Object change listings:
┄┄┄┄┄┄
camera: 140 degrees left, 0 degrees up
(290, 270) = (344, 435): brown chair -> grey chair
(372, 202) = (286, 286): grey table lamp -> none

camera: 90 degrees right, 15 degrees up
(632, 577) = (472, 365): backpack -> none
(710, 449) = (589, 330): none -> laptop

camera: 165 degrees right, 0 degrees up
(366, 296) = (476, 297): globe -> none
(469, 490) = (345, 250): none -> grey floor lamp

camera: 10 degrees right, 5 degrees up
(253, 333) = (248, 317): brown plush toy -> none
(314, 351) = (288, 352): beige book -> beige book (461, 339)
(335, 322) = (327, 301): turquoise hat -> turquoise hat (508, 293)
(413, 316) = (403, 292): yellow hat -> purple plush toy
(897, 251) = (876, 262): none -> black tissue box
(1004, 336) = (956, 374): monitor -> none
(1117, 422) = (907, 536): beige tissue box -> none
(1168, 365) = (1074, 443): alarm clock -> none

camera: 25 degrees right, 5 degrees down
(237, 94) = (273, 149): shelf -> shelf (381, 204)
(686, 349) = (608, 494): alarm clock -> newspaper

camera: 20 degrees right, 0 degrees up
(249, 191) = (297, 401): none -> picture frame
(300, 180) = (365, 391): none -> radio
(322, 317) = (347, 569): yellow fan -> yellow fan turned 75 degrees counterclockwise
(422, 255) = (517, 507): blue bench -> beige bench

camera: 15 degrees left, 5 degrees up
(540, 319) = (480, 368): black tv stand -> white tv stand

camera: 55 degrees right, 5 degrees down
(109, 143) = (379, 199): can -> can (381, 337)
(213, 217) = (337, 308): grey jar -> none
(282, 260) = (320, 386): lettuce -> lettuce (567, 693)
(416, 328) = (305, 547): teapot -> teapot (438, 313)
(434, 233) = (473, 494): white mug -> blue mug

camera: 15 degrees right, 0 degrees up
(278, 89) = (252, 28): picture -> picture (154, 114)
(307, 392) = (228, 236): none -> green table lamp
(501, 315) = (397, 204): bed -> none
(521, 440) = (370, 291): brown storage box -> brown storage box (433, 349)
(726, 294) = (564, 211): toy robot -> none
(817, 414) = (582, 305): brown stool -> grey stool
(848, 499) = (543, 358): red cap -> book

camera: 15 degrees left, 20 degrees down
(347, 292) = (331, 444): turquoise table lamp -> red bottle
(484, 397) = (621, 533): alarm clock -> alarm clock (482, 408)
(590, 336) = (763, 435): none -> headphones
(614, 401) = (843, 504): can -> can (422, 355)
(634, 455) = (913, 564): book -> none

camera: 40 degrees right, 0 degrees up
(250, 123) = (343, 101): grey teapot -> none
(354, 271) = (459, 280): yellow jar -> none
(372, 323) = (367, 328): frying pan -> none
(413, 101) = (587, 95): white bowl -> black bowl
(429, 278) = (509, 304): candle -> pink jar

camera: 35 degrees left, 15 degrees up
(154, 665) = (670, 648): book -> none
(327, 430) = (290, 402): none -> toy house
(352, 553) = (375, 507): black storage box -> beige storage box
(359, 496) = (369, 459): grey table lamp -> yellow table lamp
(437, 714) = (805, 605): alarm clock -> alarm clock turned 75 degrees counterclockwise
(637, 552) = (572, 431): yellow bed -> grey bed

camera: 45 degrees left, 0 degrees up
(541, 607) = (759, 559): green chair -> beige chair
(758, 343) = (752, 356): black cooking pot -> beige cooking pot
┄┄┄┄┄┄
What is expected: Begin with the line above that has "(307, 392) = (228, 236): none" and continue through the line that has "(347, 292) = (331, 444): turquoise", setting each one down exactly. Stop there.

Reply to the task:
(307, 392) = (228, 236): none -> green table lamp
(501, 315) = (397, 204): bed -> none
(521, 440) = (370, 291): brown storage box -> brown storage box (433, 349)
(726, 294) = (564, 211): toy robot -> none
(817, 414) = (582, 305): brown stool -> grey stool
(848, 499) = (543, 358): red cap -> book

camera: 15 degrees left, 20 degrees down
(347, 292) = (331, 444): turquoise table lamp -> red bottle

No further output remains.